Exercise set >>
1 - In the disability retirement text, give the stretch from "OPM Disability Retirement: Chekhov’s" through "pathways to disaster." again, swapping "physician" for "doctor".
2 - According to the disability retirement text, under which two retirement systems may one file for Federal Disability Retirement benefits?
3 - Write what follows the last sentence of the disability retirement text.

Document text >>
###

Thus, the hard rule should always be:  be proactive and do not wait for an agency to accommodate or otherwise assist you.  Distractions and diversions are fine in life; but when the necessity arises to attend to one’s medical needs, you need to act, and act in the best interest of one’s own being.

Sincerely,

Robert R. McGill, Esquire

Federal Worker Disability Retirement: The Cumulative Emergency

Most emergencies need not have been; either through preventative maintenance or attending to it through troubleshooting at regular intervals; or by cautiously identifying overt signs of oncoming problems, the vast majorities of apparent emergencies turn into the status of such urgent needs because of neglect or deliberate avoidance.  

That is not to say, however, that once an event reaches a heightened status of requiring an urgent response, that it should not be treated with the appropriate manner of alarm; rather, it is merely a recognition that most emergencies need not have become so.

In preparing, formulating and filing for Federal Disability Retirement benefits from the U.S. Office of Personnel Management, whether under FERS or CSRS, the best course of action is to attempt to avoid having the entire administrative process become an emergency need.  

In order to practice containment, one must recognize the medical condition, the potential impact of the medical condition; the time when the medical condition begins to impact one or more of the essential elements of one’s job; a carefully prepared plan to initiating the needed conversation with one’s treating doctor; financial planning to weather the long and arduous bureaucratic morass; and an expectation that one’s own agency will not be supportive, for the most part, throughout the process.

Such recognition of some of the bare essentials which comprise the entirety of the Federal Disability Retirement process is easier said than accomplished.  

Life rarely occurs and presents itself in neatly folded stacks of laundered clothing; instead, the more apt analogy is the pile of dirty clothes brought home in a black garbage bag by one’s college son or daughter, with the door opening, a smile on the face, and declaring, “Here, will you take care of this for me”?

Sincerely,

Robert R. McGill, Esquire

OPM Disability Retirement: Chekhov’s Short Story, “Old Age”

Anton Chekhov is perhaps the singular master of the genre known as the “short story”, and it is owing to his background as a physician that he possessed the insight and sensitivity to be able to capture the plight of the human condition, with all of its suffering, loss of hope, and emotional turmoil, through cruelty, disregard, unforeseen circumstances, and unintended pathways to disaster.

###

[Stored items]

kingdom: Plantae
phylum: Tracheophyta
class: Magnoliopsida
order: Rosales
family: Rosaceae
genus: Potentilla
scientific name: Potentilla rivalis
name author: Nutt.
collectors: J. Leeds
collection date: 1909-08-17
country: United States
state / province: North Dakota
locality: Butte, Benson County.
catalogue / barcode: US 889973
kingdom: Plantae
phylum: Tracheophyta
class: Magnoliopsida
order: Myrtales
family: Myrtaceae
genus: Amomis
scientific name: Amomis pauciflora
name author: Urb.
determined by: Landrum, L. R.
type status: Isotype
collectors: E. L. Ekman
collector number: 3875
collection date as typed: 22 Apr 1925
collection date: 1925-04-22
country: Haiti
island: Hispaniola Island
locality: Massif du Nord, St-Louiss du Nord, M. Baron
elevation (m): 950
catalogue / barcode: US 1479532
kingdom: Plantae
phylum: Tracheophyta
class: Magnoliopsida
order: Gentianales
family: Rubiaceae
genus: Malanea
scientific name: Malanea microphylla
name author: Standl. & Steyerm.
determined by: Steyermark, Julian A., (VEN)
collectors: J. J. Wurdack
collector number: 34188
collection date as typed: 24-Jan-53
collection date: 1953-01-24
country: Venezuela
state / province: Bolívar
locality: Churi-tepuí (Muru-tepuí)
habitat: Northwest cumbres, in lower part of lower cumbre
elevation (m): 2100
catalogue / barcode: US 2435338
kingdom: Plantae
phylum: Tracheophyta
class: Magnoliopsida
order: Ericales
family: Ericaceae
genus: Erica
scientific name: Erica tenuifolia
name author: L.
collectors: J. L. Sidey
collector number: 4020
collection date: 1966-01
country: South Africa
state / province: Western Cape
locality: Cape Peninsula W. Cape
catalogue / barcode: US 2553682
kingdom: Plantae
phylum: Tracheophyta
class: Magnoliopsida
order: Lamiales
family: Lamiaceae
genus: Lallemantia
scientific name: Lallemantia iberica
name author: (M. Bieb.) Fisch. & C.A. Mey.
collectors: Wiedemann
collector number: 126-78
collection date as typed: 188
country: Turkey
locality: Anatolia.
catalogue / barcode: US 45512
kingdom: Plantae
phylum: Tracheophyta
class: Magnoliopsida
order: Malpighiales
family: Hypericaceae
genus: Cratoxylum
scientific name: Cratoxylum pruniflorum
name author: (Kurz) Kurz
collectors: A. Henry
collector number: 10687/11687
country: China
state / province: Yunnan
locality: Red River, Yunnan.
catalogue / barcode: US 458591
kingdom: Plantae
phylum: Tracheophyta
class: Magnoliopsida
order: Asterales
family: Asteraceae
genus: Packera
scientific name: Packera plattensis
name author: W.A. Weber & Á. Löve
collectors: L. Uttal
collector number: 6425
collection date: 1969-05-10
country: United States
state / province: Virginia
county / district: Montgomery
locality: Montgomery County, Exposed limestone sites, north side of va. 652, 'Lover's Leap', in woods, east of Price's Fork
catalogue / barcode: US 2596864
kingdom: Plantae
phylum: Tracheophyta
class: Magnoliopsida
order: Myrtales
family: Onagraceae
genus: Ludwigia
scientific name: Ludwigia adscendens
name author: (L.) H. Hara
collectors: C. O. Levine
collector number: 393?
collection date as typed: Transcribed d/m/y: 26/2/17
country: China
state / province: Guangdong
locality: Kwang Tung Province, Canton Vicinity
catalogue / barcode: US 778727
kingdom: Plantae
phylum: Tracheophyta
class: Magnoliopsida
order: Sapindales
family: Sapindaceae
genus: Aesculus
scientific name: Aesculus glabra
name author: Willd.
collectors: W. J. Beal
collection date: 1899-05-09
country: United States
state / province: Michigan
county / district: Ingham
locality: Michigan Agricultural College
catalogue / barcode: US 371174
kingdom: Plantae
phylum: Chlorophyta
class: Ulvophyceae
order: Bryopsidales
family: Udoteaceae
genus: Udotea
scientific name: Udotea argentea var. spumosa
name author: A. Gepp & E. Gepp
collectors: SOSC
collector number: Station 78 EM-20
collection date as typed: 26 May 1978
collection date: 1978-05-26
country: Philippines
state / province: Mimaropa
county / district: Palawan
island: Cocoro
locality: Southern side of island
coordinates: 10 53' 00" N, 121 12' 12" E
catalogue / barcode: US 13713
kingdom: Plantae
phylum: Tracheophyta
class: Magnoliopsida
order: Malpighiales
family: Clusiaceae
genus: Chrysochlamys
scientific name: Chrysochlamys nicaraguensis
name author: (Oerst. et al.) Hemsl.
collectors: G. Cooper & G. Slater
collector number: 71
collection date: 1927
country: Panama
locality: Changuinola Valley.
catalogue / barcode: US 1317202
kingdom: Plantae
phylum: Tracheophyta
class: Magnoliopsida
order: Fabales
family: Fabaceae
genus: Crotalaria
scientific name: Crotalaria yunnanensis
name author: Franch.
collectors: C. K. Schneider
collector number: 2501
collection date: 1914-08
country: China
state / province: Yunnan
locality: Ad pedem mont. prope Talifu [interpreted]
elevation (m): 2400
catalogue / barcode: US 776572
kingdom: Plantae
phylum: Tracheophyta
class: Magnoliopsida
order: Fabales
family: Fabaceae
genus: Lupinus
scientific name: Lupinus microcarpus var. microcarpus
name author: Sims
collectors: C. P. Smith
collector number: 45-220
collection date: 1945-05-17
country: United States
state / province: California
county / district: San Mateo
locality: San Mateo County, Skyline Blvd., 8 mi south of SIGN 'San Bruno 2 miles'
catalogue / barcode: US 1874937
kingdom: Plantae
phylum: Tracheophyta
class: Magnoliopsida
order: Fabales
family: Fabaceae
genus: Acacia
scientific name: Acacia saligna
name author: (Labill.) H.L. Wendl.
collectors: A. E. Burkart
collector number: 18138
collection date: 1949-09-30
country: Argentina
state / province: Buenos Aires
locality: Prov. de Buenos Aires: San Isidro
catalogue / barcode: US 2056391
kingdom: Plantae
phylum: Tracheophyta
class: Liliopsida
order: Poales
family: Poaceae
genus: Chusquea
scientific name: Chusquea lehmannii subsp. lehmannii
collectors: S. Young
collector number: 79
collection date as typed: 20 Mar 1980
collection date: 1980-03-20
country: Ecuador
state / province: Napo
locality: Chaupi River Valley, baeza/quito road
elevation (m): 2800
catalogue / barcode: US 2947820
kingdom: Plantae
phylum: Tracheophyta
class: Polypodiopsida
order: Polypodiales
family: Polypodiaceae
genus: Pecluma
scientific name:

###

Results for the exercise >>
1 -
OPM Disability Retirement: Chekhov’s Short Story, “Old Age”

Anton Chekhov is perhaps the singular master of the genre known as the “short story”, and it is owing to his background as a doctor that he possessed the insight and sensitivity to be able to capture the plight of the human condition, with all of its suffering, loss of hope, and emotional turmoil, through cruelty, disregard, unforeseen circumstances, and unintended pathways to disaster.

2 - FERS or CSRS.

3 -
In his short story, “Old Age,” there is the point where one of the two old men shook off a moment of feeling, setting apart and brushing aside a poignant and appropriate time when the shedding of tears would have allowed for the humanity of the old man to show, to reveal itself, and to expiate himself of the pain of the past.  Instead, because of pride, or perhaps shame, because he stood before the other old man, he hid the emotion and went about his business.  Later, when he comes back to the same spot, the old man tries to recapture the moment, to replicate and reconstruct that lost emotion.  It could not be done.  It is a lesson for all, that there is an appropriate time, place, and moment for everything.

In preparing, formulating and filing for Federal Disability Retirement benefits from the U.S. Office of Personnel Management, whether under FERS or CSRS, there is the “appropriate time” to file for Federal Disability Retirement benefits.

Each Federal or Postal employee knows that time.

Indeed, each “feels” the time, but will often just shake off that nagging sense.  One always hears of the hope for a miracle — “perhaps I will get better”; “perhaps it will be better tomorrow”; perhaps…   But when the time comes, to procrastinate is merely to compound the problems of the day, only to revisit the same issue later, but encountering an exponentially magnified issue:  time is running out; that moment of doing it with optimal circumstances has passed; and now we must deal with the greater problems of the present.

Chekhov is relevant because, while human beings — whether in Russia or here, whether years past or today — change in names and appearances, the essence of humanity remains constant.